By Sami Zaptia.
London, 25 November 2020:
Led by Faraj Bumtari, the joint Minister of Finance and Minister of Economy, the General Assembly of the Libyan Foreign Bank (LFB) held what it referred to as a preliminary meeting during which agreement was reached on the criteria and controls needed to select the members of the bank’s board of directors.
The meeting comes on the back of Decree No. 13-14/2020 by the internationally recognized Libyan government led by Faiez Serraj based in Tripoli.
The controversial decree used a Qaddafi-era law that allows the government to sack and choose the LFB’s board of directors. This it did earlier this month, overruling the Tripoli Central Bank of Libya’s (CBL) choice of LFB new chairman.
The CBL has a different reading of Libyan law and perceives that all appointments of its subsidiaries are made by it.
Analysis
The move and consequences of the decision of the Tripoli Libyan government’s decision to interfere in the appointment of the LFB’s new board and chairman must be seen through the prism of the larger power struggle between the Tripoli CBL and the Tripoli government and the National Oil Corporation. The move has larger consequences on the attempted peace plan between western and eastern Libya.

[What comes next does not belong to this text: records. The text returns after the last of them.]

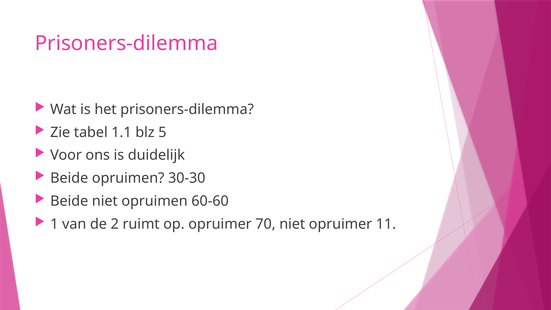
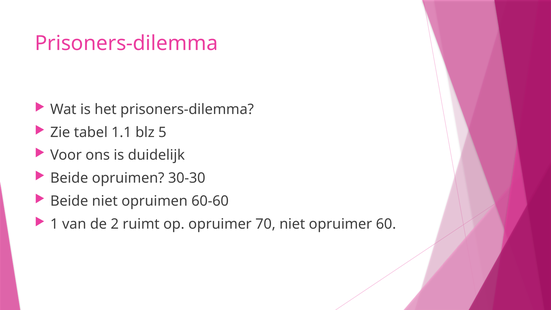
11: 11 -> 60
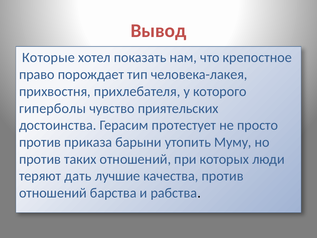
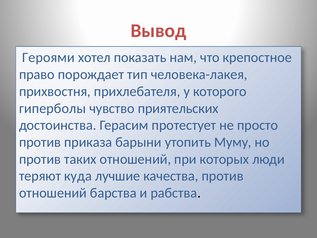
Которые: Которые -> Героями
дать: дать -> куда
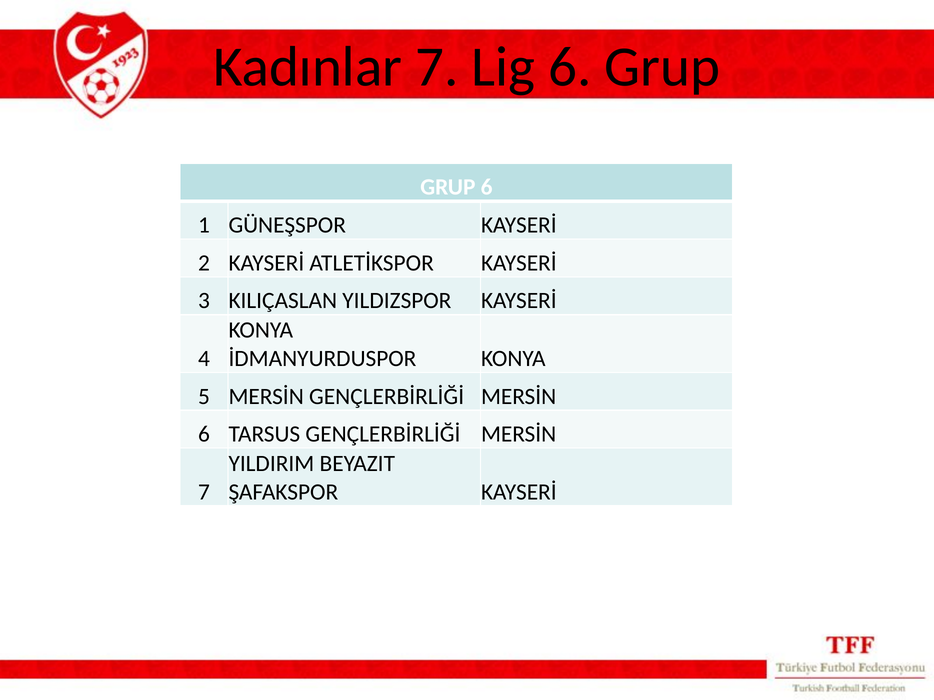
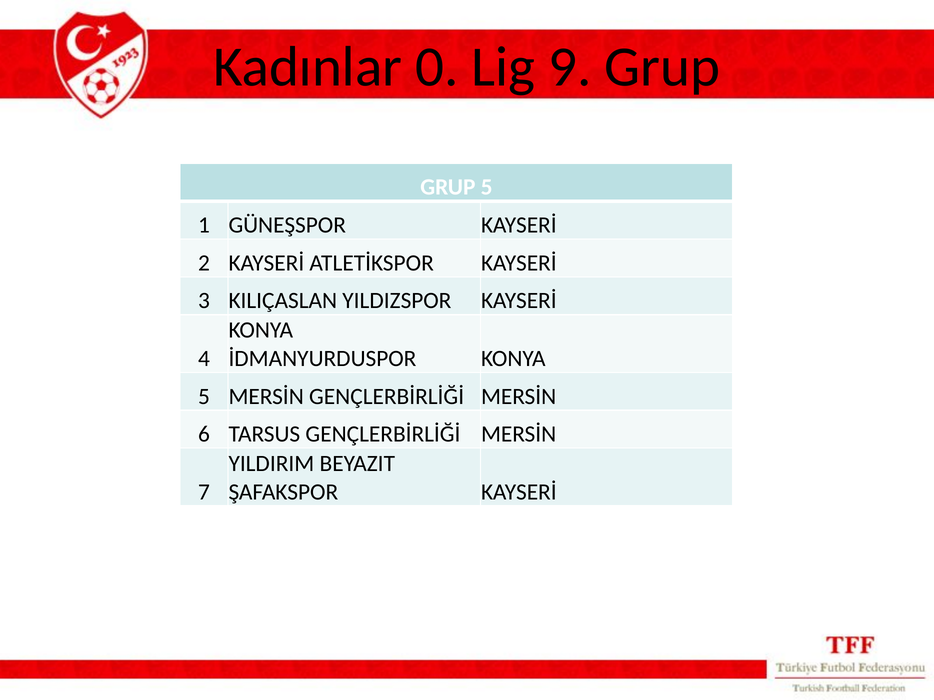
Kadınlar 7: 7 -> 0
Lig 6: 6 -> 9
GRUP 6: 6 -> 5
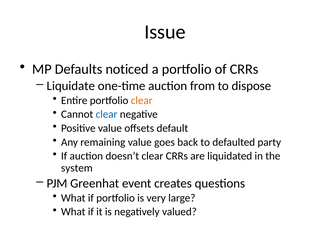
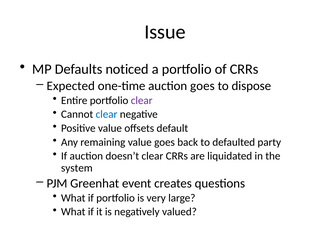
Liquidate: Liquidate -> Expected
auction from: from -> goes
clear at (142, 100) colour: orange -> purple
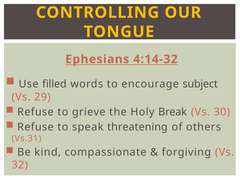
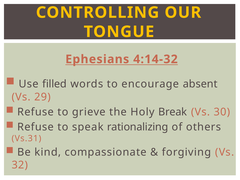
subject: subject -> absent
threatening: threatening -> rationalizing
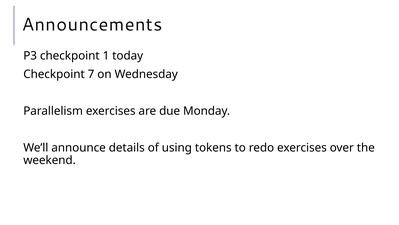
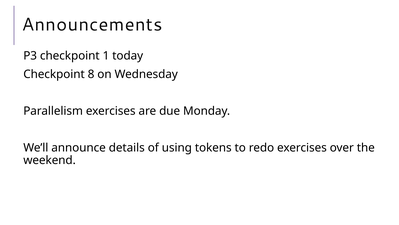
7: 7 -> 8
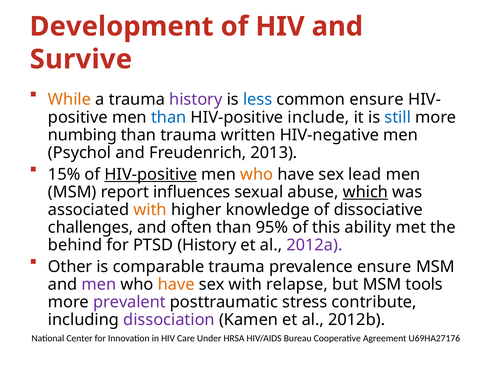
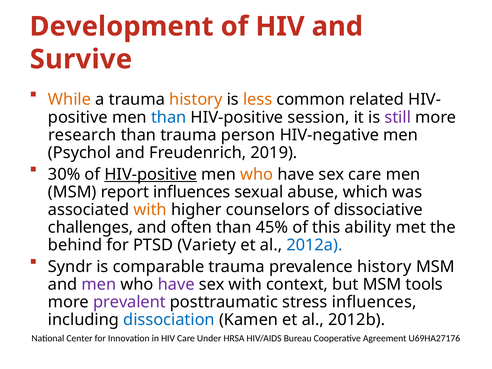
history at (196, 100) colour: purple -> orange
less colour: blue -> orange
common ensure: ensure -> related
include: include -> session
still colour: blue -> purple
numbing: numbing -> research
written: written -> person
2013: 2013 -> 2019
15%: 15% -> 30%
sex lead: lead -> care
which underline: present -> none
knowledge: knowledge -> counselors
95%: 95% -> 45%
PTSD History: History -> Variety
2012a colour: purple -> blue
Other: Other -> Syndr
prevalence ensure: ensure -> history
have at (176, 284) colour: orange -> purple
relapse: relapse -> context
stress contribute: contribute -> influences
dissociation colour: purple -> blue
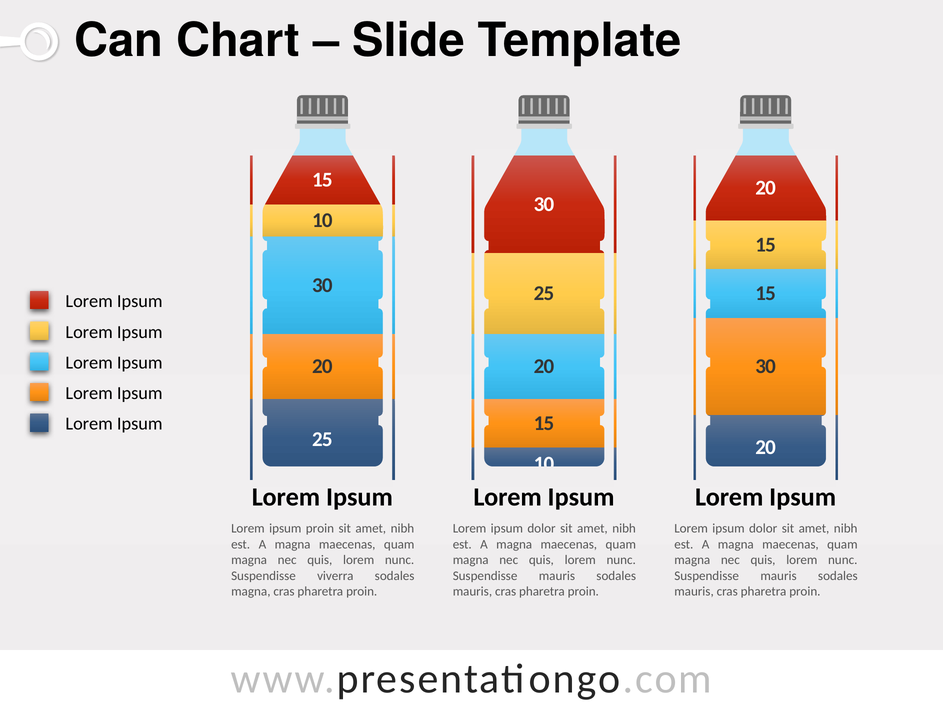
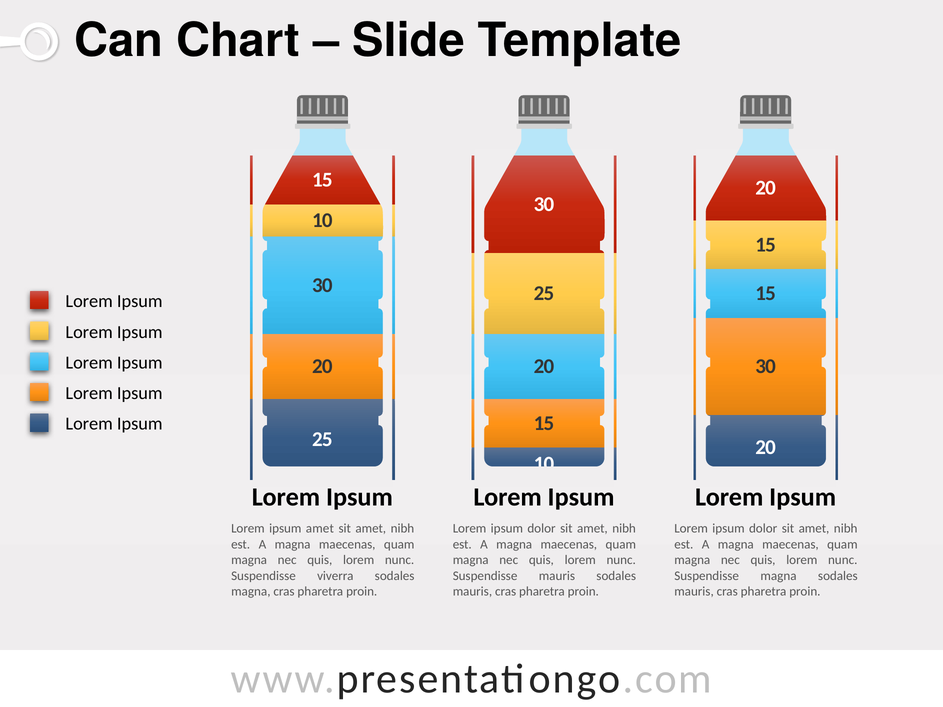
ipsum proin: proin -> amet
mauris at (779, 576): mauris -> magna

West-East peace deal v better transparency distribution
As part of the bigger political deal to achieve peace between west and east Libya, Khalifa Hafter and his aligned forces agreed to allow Libya’s oil production and exports to resume from the eastern oilfields – in return for better transparency of how Libya’s oil money is spent and a more equitable distribution of this money between the three historic Libyan regions of west (Tripolitania), east (Cyrenaica) and south (Fezzan).
This political deal, not sanctioned by the Tripoli CBL, entailed that as of the resumption of oil exports, new oil revenues must be held in suspense in the LFB until a political deal on the fairer distribution of this money is agreed. All Libya’s oil revenues are paid into its LFB.
The National Oil Corporation (NOC), very keen to restart oil production and save its corroding infrastructure and deteriorating oil wells, was fully onboard with the agreement. It was prepared to hold oil revenues in its LFB account and not transfer them within the usual 72 hours into the CBL controlled account.
The CBL, however, has objected to handing over control of oil money to the NOC, in what it sees as going beyond the NOC’s technocratic remit, and objected to the idea of playing a redistribution of wealth role.
The CBL had clashed with the LFB top leadership anyway, which is under investigation for corruption.
Hence, by taking control of the leadership of the LFB, the Serraj government and its ally the NOC were taking political control of Libya’s oil revenues – control which they have been in a power struggle over with the CBL since taking office.
In short, by wrestling control of the LFB away from the Tripoli CBL the Tripoli government is ensuring that the peace deal with eastern Libya is not derailed.